Silsileh (Site of Palace): p. [163]
Columns from Locality: Museum, Room 16.
(iii). The Mouseion.
The Mouseion at Alexandria was the great intellectual achievement of the dynasty. Not only did it mould the literature and science of its day, but it has left a permanent impress upon thought. Its buildings have all disappeared, and the very site is conjectural; perhaps it had a facade opposite the Soma, west of the present Rue Nebi Daniel.

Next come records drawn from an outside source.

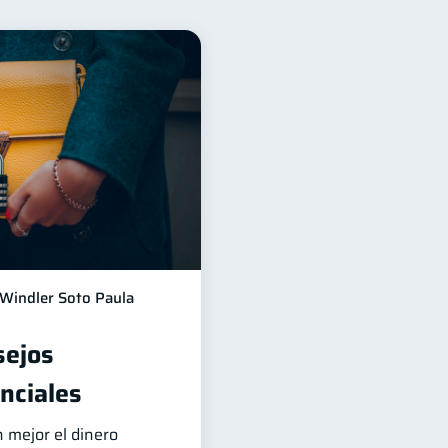
para mujeres
20
Préstamos
8
idad
Servicios
5
4
 Abandonada
2
pymes
1
ponsable
1
Windler Soto Paula
sejos
nciales
 mejor el dinero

In its vast areas were lecture halls, laboratories, observatories, a library, a dining hall, a park, and a zoo.
It was founded by Ptolemy Soter, who summoned a follower of Aristotle, Demetrius Phaleras, and ordered him to organise an institution on the lines of the Athenian Mouseion—a philosophic establishment that had contained the library of Aristotle. But the Alexandrian Mouseion soon diverged widely from its model. It was far richer and larger for one thing; the funds being administered by a priest who was appointed by the King. And it was essentially a court institution, under palace control, and knew both the advantages and disadvantages of royal patronage. In some ways it resembled a modern university, but the scholars and scientists and literary men whom it supported were under no obligation to teach; they had only to pursue their studies to the greater glory of the Ptolemies.
The most famous element in this enormous institution was the Library—sometimes called the “Mother” library to distinguish it from a later and even greater collection. 500,000 books, and a catalogue that occupied 120. The post of “Librarian” was of immense importance and its holder was the chief official in the Mouseion.
The actual literary and scientific output of the Mouseion will be considered elsewhere (p. [28]).
Rue Nebi Daniel (Site of Mouseion?): p. [105]
(iv). The Temple of Serapis.
The idea that one religion is false and another true is essentially Christian, and had not occurred to the Egyptians and Greeks who were living together at Alexandria. Each worshipped his own gods, just as he spoke his own language, but he never thought that the gods of his neighbour had no existence, and he was willing to believe that they might be his own gods under another name. The Greeks in particular held this view and had already identified Osiris, god of the world beyond death, with their Dionysus, who was a god of mysteries and also of wine. So when Ptolemy Soter decided to compound a god for his new city, he was only taking advantage of this tendency, and giving a local habitation and a name and a statue to sentiments that already existed.